Tenneco To Acquire Federal-Mogul From Carl Icahn For $5.4 Billion

Tenneco To Acquire Federal-Mogul From Carl Icahn For $5.4 Billion

Tenneco also announced its intention to separate the combined businesses into two independent, publicly traded companies through a tax-free spinoff to shareholders that will establish an aftermarket and ride performance company and a powertrain technology company.

LAKE FOREST, Illinois – Tenneco announced that it has signed a definitive agreement to acquire Federal-Mogul from Icahn Enterprises for $5.4 billion, to be funded through cash, Tenneco equity and assumption of debt.

Tenneco also announced its intention to separate the combined businesses into two independent, publicly traded companies through a tax-free spinoff to shareholders that will establish an aftermarket and ride performance company and a powertrain technology company.

“This is a landmark day for Tenneco with an acquisition that will transform the company by creating two strong leading global companies, each in an excellent position to capture opportunities unique to their respective markets,” Tenneco CEO Brian Kesseler said. “Federal-Mogul brings strong brands, products and capabilities that are complementary to Tenneco’s portfolio and in line with our successful growth strategies. Unleashing two new product focused companies with even stronger portfolios will allow them to move faster in executing on their specific growth priorities.”

The acquisition is expected to close in the second half of 2018, with the separation occurring in the second half of 2019.
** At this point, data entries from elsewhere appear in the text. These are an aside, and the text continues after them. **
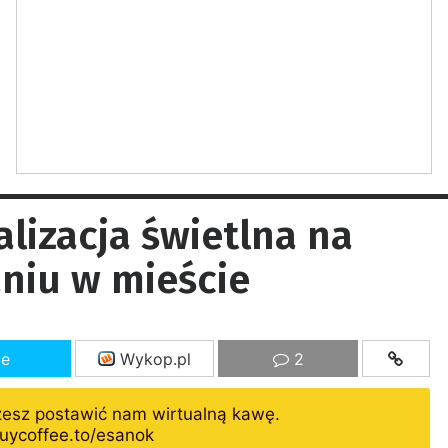
lizacja świetlna na
niu w mieście
ze
Wykop.pl
2
żesz postawić nam wirtualną kawę.
uycoffee.to/esanok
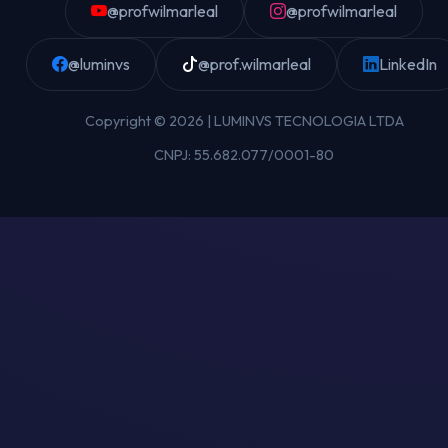
@profwilmarleal
@profwilmarleal
@luminvs
@prof.wilmarleal
LinkedIn
Copyright © 2026 | LUMINVS TECNOLOGIA LTDA
CNPJ: 55.682.077/0001-80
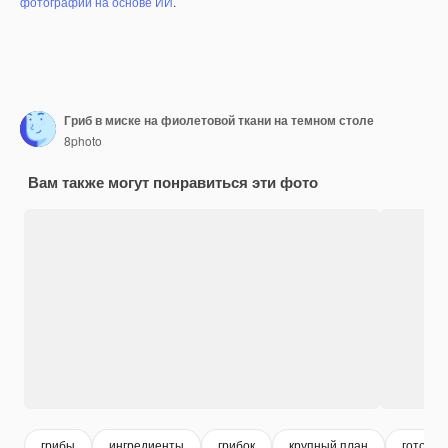
фотографий на основе ИИ
.
Гриб в миске на фиолетовой ткани на темном столе
8photo
Вам также могут понравиться эти фото
грибы
ингредиенты
грибок
крупный план
готовка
“Icahn Enterprises acquired majority control of Federal-Mogul in 2008 when we saw an out-of-favor market opportunity for a great company,” said Carl Icahn, chairman of Icahn Enterprises. “During that time, we have built one of the leading global suppliers of automotive products. I am very proud of the business we have built at Federal-Mogul and agree with Tenneco regarding the tremendous value in the business combination and separation into two companies. We expect to be meaningful stockholders of Tenneco going forward and are excited about the prospects for additional value creation.”

New Operating Structure

When the acquisition is complete, Tenneco said it will operate the combined businesses “under a structure designed to begin concurrently the successful integration of Tenneco and Federal-Mogul and the separation of the aftermarket and ride performance and the powertrain technology companies.”

“The strategic combination of Tenneco’s Ride Performance business with Federal-Mogul’s Motorparts business will establish a global aftermarket leader with an impressive portfolio of some of the strongest brands in the aftermarket, including Monroe, Walker, Wagner, Champion, Fel-Pro and MOOG,” Tenneco said in a news release. “The company’s broader aftermarket product coverage, stronger distribution channels and enhanced channel development will strengthen its position in established and high-growth markets (China and India), and drive success through new mobility models and capturing evolving e-commerce opportunities.
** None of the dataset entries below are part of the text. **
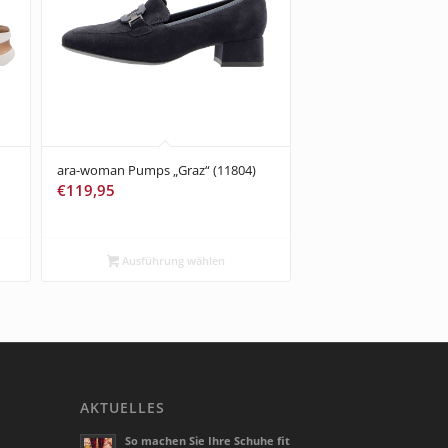
ara-woman Pumps „Graz“ (11804)
€
119,95
Ausführung wählen
AKTUELLES
So machen Sie Ihre Schuhe fit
“On the OE side of the business, the combination creates a portfolio of braking and advanced suspension technologies and capabilities that set the foundation for meeting changing performance requirements for comfort and safety, and ultimately reinventing the ride of the future with new solutions for ride differentiation and capitalizing on electrification and autonomous driving trends.”
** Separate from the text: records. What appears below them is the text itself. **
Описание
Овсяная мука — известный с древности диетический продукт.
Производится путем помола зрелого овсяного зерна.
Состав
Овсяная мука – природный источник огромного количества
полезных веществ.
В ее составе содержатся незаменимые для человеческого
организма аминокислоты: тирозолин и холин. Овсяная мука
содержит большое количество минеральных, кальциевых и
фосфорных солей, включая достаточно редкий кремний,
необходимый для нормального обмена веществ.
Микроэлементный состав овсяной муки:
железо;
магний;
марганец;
Tenneco asserted that the powertrain technology company – combining Tenneco’s Clean Air product line and Federal Mogul’s Powertrain business – “will be one of the largest pure-play powertrain suppliers … bringing together market leaders with reputations for innovation in meeting the changing needs of customers.”

“The combined business will offer a robust portfolio of products and systems solutions – from the engine to the tailpipe – to improve engine performance and meet tightening criteria pollutant regulations and fuel economy standards,” Tenneco said. “With its global scale, the company will drive content growth due to the demand for improved engine performance, tightening emissions regulations, light-vehicle hybridization and expanded market opportunities with commercial truck and off-highway customers.”